*Requirement*.
The span to repeat in the listing below runs from the line containing "17: (193, 6, 0.66)" to the line containing "31: (310, 148, 0.66)", inclusive. Repeat it exactly, and only it.

*Task input*.
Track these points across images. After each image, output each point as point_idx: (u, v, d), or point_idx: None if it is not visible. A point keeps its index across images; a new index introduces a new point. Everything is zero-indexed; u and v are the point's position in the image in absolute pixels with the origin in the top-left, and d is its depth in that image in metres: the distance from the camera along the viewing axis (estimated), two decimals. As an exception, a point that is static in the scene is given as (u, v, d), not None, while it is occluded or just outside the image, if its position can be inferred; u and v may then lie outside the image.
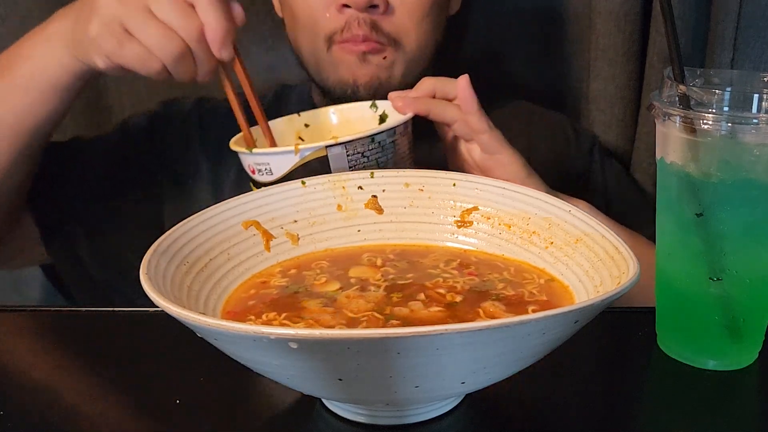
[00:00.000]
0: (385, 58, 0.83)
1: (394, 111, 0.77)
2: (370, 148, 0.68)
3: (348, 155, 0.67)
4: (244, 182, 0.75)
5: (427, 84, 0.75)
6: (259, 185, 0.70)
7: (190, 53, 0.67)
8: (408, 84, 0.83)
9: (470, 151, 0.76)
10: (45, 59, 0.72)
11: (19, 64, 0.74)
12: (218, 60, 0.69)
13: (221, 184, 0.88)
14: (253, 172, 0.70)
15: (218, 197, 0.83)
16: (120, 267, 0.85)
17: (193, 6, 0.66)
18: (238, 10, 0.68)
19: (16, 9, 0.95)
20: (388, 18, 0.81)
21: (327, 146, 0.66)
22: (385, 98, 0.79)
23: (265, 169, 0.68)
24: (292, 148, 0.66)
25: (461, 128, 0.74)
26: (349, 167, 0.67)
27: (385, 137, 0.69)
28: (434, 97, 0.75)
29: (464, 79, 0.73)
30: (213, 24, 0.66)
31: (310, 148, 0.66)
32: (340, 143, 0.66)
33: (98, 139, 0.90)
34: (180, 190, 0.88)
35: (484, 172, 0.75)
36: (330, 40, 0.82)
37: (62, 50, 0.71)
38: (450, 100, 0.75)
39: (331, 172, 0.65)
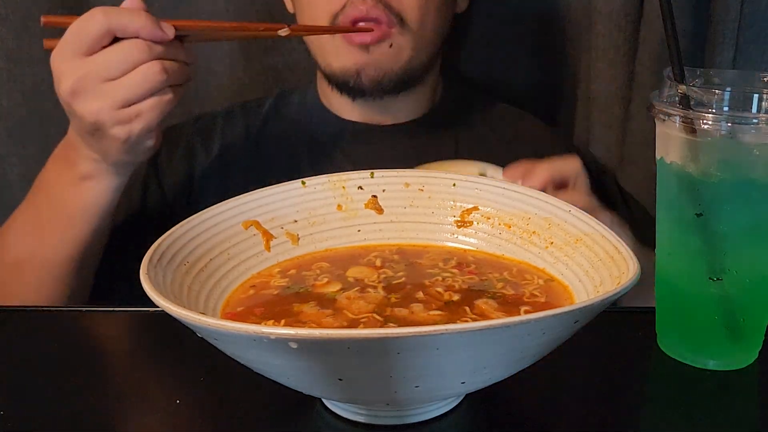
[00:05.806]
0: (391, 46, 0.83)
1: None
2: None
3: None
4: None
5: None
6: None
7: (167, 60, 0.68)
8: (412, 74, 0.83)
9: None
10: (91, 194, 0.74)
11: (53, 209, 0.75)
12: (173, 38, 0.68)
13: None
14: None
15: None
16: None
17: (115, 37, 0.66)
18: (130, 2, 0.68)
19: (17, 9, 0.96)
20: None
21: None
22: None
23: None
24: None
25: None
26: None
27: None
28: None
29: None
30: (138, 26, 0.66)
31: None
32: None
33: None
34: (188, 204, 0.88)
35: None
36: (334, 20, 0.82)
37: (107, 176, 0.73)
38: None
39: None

==

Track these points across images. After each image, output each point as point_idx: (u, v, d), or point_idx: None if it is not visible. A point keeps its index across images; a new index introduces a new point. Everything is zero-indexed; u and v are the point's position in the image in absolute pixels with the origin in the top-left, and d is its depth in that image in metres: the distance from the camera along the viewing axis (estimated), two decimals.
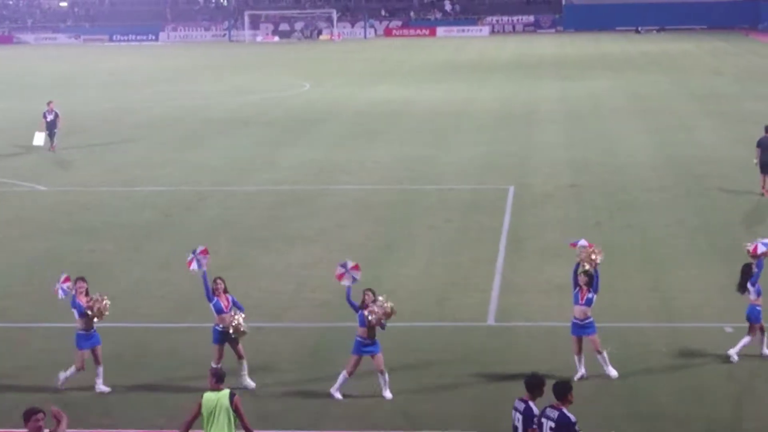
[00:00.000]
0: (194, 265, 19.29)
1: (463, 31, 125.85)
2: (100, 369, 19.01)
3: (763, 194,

*Answer to this exercise*.
17: (193, 6, 0.66)
18: (238, 10, 0.68)
19: (16, 9, 0.95)
20: (388, 18, 0.81)
21: (327, 146, 0.66)
22: (385, 98, 0.79)
23: (265, 169, 0.68)
24: (292, 148, 0.66)
25: (461, 128, 0.74)
26: (349, 167, 0.67)
27: (385, 137, 0.69)
28: (434, 97, 0.75)
29: (464, 79, 0.73)
30: (213, 24, 0.66)
31: (310, 148, 0.66)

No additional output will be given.